● **Task**:
Find each line below that includes "linejoin", then copy it.

● **Input**:
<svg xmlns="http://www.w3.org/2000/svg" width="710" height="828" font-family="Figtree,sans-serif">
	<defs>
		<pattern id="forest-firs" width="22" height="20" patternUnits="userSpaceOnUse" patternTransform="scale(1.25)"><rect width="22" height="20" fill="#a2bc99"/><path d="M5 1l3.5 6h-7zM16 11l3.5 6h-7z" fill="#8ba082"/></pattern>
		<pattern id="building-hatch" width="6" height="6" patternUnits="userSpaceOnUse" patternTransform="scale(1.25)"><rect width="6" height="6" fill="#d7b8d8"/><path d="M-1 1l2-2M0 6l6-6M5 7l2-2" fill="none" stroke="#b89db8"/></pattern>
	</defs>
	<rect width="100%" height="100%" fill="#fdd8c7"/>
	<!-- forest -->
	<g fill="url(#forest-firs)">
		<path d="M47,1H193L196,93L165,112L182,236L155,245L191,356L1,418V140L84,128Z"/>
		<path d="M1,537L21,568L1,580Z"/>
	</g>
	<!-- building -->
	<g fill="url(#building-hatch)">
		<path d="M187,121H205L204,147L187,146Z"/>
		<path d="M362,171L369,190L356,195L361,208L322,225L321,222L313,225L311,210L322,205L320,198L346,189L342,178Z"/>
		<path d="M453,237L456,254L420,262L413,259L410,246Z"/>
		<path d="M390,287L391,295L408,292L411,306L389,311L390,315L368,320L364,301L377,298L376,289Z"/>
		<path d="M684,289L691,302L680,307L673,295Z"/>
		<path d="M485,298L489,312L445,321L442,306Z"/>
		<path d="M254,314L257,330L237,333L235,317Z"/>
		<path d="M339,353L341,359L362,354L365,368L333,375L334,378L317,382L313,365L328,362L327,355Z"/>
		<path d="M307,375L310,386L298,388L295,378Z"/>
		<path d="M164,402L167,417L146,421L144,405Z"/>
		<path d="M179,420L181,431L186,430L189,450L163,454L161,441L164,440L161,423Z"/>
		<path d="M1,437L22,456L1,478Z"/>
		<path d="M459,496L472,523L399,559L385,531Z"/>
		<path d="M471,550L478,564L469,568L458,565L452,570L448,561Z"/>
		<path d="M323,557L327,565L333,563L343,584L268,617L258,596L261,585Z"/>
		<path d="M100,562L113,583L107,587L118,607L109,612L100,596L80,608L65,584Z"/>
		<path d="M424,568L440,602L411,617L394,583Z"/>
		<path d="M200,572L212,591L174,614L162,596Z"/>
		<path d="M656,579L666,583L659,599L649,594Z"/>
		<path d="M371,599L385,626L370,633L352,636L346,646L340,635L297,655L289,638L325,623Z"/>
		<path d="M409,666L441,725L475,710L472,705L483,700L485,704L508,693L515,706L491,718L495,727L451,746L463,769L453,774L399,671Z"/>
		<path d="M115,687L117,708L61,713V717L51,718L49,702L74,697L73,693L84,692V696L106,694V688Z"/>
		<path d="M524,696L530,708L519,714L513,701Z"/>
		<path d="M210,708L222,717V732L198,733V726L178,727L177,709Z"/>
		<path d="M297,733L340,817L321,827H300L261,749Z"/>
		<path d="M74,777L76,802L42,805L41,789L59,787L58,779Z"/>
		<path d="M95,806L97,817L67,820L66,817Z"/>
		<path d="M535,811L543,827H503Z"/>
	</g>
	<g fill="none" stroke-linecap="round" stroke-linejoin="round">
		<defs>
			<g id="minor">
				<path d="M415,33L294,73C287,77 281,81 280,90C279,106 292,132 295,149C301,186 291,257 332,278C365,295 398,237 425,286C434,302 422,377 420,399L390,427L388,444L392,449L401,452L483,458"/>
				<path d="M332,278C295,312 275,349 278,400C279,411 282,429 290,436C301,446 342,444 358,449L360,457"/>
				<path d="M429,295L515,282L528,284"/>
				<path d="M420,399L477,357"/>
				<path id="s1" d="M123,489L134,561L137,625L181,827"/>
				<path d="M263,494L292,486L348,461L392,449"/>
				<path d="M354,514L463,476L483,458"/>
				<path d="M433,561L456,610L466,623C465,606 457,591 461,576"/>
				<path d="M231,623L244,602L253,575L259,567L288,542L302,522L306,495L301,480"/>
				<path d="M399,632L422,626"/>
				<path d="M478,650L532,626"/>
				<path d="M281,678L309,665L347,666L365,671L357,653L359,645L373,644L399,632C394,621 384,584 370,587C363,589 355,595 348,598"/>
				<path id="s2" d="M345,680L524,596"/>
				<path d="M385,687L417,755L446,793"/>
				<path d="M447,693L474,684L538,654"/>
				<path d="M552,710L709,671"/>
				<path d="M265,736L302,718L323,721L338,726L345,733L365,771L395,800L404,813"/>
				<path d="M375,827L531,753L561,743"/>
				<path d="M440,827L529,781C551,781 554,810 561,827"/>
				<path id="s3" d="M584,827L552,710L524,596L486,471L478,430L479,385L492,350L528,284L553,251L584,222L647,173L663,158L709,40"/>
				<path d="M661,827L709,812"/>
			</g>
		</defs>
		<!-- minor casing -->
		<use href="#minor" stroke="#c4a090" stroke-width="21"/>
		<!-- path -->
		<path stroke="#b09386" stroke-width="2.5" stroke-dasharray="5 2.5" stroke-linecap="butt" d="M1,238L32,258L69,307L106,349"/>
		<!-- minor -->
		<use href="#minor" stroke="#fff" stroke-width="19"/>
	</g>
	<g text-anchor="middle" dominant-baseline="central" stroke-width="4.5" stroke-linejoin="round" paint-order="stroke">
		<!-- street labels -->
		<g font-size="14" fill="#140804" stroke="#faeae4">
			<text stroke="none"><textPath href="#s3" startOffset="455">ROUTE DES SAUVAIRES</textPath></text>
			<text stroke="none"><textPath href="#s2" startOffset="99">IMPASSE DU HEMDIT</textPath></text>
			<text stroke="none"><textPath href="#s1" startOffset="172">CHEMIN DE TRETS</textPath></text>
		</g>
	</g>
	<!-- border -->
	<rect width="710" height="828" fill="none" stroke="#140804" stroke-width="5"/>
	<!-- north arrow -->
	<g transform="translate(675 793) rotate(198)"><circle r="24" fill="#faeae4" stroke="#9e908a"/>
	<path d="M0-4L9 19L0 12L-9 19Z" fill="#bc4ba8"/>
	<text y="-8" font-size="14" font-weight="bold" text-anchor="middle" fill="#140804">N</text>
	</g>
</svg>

...

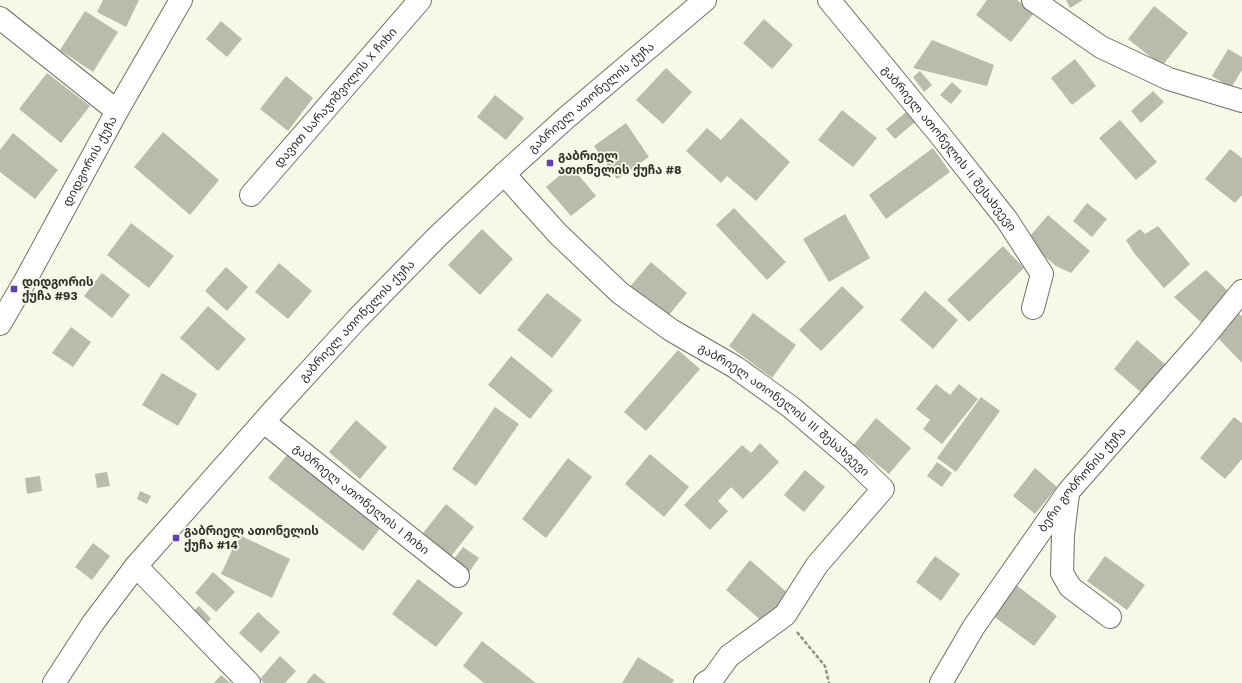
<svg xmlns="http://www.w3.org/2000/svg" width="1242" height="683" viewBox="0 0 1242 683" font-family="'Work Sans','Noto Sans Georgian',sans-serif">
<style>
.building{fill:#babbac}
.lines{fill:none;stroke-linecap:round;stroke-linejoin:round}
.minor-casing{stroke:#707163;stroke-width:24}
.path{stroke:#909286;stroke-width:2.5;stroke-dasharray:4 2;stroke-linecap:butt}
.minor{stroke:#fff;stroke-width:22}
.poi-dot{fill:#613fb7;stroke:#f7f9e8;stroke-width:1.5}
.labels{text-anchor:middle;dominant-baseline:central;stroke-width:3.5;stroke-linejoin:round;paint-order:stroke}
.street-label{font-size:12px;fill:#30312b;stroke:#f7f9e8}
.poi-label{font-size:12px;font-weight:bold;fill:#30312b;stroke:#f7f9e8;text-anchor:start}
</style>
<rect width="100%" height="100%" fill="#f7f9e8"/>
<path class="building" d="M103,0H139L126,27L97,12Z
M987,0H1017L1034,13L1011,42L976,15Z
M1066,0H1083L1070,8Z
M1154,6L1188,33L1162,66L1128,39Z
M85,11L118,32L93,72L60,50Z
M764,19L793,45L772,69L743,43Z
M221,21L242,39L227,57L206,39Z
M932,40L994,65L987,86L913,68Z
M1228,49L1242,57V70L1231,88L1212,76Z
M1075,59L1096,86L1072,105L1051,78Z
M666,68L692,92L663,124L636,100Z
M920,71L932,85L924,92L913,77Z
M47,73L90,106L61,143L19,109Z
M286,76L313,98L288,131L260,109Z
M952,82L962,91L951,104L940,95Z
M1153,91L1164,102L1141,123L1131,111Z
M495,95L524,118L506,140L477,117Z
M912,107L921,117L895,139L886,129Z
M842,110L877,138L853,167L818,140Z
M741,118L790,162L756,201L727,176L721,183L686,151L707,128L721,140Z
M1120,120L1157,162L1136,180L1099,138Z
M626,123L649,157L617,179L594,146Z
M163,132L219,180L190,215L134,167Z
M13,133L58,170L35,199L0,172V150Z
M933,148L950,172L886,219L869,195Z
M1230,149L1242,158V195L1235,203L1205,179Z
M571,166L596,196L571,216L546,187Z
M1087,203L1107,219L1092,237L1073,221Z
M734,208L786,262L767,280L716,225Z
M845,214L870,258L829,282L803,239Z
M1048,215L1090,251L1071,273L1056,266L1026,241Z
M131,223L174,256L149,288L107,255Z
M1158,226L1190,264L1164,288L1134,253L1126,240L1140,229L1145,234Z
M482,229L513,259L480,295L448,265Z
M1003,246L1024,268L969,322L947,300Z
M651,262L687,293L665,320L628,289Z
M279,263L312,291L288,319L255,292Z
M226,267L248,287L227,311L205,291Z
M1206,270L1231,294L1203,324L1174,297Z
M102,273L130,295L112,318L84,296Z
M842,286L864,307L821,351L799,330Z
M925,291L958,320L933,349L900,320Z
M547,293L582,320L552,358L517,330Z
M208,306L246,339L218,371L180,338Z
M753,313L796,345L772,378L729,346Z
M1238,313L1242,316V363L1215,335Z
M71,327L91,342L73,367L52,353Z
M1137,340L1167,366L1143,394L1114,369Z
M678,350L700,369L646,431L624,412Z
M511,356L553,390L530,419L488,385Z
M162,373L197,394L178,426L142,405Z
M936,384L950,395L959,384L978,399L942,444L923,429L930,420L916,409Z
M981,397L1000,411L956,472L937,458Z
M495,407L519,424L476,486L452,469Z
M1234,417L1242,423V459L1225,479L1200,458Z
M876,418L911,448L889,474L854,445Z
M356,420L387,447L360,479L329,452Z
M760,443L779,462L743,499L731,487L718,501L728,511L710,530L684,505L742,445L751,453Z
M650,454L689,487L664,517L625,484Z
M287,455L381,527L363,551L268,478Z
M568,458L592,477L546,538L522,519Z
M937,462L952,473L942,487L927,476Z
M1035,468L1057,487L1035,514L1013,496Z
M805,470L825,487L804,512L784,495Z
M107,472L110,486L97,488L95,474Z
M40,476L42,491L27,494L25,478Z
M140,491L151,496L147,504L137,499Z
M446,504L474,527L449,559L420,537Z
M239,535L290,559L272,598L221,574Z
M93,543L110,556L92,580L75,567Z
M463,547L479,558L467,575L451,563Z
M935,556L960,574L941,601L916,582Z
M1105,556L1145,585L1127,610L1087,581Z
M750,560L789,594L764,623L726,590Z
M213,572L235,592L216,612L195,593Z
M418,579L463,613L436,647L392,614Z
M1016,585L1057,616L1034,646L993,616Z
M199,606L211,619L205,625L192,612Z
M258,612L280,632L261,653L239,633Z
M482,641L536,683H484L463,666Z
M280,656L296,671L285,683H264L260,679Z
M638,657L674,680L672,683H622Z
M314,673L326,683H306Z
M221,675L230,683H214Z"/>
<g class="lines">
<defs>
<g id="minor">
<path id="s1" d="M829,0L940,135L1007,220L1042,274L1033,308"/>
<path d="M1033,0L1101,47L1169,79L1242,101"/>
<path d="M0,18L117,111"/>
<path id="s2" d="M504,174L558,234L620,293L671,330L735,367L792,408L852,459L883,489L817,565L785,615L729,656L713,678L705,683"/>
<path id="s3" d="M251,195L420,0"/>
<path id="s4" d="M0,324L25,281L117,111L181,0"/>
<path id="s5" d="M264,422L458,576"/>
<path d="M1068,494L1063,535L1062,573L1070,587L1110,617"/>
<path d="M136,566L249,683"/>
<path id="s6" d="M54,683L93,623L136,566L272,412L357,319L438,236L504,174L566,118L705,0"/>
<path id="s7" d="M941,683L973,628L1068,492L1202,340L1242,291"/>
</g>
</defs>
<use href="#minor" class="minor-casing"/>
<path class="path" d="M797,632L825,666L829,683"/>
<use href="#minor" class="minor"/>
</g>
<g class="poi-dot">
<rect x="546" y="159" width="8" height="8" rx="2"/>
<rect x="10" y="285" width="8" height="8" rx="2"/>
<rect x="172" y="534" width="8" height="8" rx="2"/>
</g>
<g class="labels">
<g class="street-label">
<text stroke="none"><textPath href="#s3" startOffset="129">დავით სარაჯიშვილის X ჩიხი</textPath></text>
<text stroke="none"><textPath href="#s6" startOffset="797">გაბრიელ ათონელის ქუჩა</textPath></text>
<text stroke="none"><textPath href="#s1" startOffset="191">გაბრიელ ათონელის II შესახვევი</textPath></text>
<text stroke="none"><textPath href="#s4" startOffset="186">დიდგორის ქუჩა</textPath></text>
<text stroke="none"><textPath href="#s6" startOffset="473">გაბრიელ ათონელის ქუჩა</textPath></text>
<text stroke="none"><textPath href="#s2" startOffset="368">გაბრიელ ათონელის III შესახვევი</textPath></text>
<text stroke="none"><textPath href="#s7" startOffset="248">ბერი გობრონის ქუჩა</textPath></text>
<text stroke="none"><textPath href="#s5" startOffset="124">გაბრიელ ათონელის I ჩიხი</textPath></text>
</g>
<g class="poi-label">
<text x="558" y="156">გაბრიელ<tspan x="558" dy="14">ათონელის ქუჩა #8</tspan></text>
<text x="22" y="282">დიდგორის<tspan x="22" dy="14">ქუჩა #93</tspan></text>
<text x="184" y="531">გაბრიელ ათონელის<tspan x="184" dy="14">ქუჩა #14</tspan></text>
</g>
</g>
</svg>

● **Response to this task**:
	<g fill="none" stroke-linecap="round" stroke-linejoin="round">
	<g text-anchor="middle" dominant-baseline="central" stroke-width="4.5" stroke-linejoin="round" paint-order="stroke">
.lines{fill:none;stroke-linecap:round;stroke-linejoin:round}
.labels{text-anchor:middle;dominant-baseline:central;stroke-width:3.5;stroke-linejoin:round;paint-order:stroke}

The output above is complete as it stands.